REPUBLIKA.CO.ID, PARIS - Harga minyak dunia yang rendah biasanya membantu mendorong roda bisnis dan memacu pertumbuhan ekonomi global. Namun, lembaga pemeringkat dunia Moody's belum berencana merevisi proyeksi pertumbuhan ekonomi untuk negara-negara G20. Kelompok G20 meliputi negara-negara industri dan berkembang terkemuka.
"Untuk ekonomi-ekonomi G20, kami perkirakan pertumbuhan PDB masing-masing hanya di bawah 3,0 persen pada 2015 dan 2016, tidak berubah dari 2014 dan dari Prospek Makro Global (Global Macro Outlook) kami pada November 2014," Marie Diron, wakil presiden senior Moody's untuk kebijakan kredit, Rabu (11/2).
Dia mengatakan Amerika Serikat dan India adalah salah satu penerima keuntungan terbesar (di antara negara G20) dari minyak yang lebih murah. Pasalnya, para konsumen dan perusahaan-perusahaan menghabiskan sebagian dari keuntungan mereka dalam pendapatan riil.
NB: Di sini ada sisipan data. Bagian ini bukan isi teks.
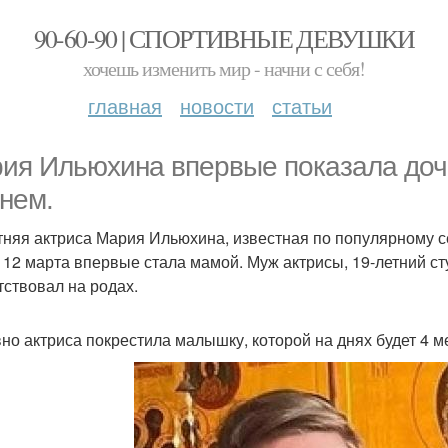
90-60-90 | СПОРТИВНЫЕ ДЕВУШКИ
хочешь изменить мир - начни с себя!
главная
новости
статьи
ия Ильюхина впервые показала дочк
нем.
тняя актриса Мария Ильюхина, известная по популярному с
 12 марта впервые стала мамой. Муж актрисы, 19-летний ст
тствовал на родах.
но актриса покрестила малышку, которой на днях будет 4 ме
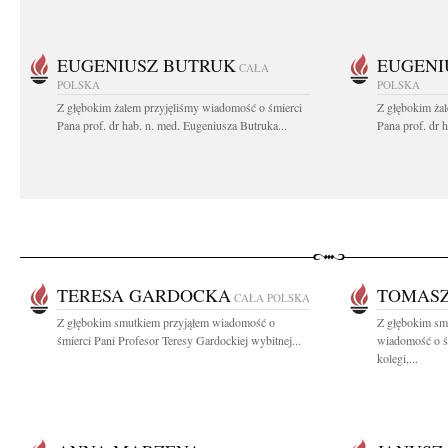
EUGENIUSZ BUTRUK
EUGENI
CAŁA
POLSKA
POLSKA
Z głębokim żalem przyjęliśmy wiadomość o śmierci
Z głębokim ża
Pana prof. dr hab. n. med. Eugeniusza Butruka...
Pana prof. dr 
TERESA GARDOCKA
TOMASZ
CAŁA POLSKA
Z głębokim smutkiem przyjąłem wiadomość o
Z głębokim smu
śmierci Pani Profesor Teresy Gardockiej wybitnej...
wiadomość o ś
kolegi,...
Lembaga yang berbasis di AS itu memperkirakan pertumbuhan ekonoi AS sebesar 3,2 persen pada 2015 dan 2,8 persen pada 2016. Sementara itu, Moody's memperkirakan ekonomi India tumbuh hampir 7 persen pada 2016.
Adapun negara-negara G20 penghasil minyak, kemerosotan harga akan memukul keras Rusia, dan semakin memperbuurk kondisi disana ditambah faktor konflik geopolitik dengan Ukraina. Diron memprediksi "resesi tajam" akan berlangsung sampai 2017.
"Di Arab Saudi, belanja fiskal yang lebih tinggi akan mengurangi dampak negatif harga minyak yang lebih rendah dan membantu mempertahankan pertumbuhan yang positif," kata dia.
Di kawasan Eropa, Jepang dan Brazil, dan beberapa importir minyak bersih lainnya yang tergabung dalam negara G20, penurunan harga minyak terjadi dalam lingkungan ekonomi yang tidak menguntungkan. Dia merujuk ke angka pengangguran yang tinggi dan ketidakpastian politik baru di beberapa negara-negara zona Euro, serta kebijakan moneter dan fiskal yang ketat Brazil.
"Dalam konteks ini, sebagian besar dari keuntungan pendapatan dari harga minyak yang lebih rendah kemungkinan lebih banyak ditabung daripada dibelanjakan," ujar Diron.
Perkiraan ini didasarkan pada asumsi bahwa harga minyak akan tetap pada rata-rata 55 dolar AS per barel untuk Brent pada 2015. Moody's menyimpulkan dampak dari pelemahan harga minyak ini akan sedikit lebih buruk dibandingkan perkiraan semula lantaran masih ada dampak krisis ekonomi global 2008 dan masih melemahnya investasi.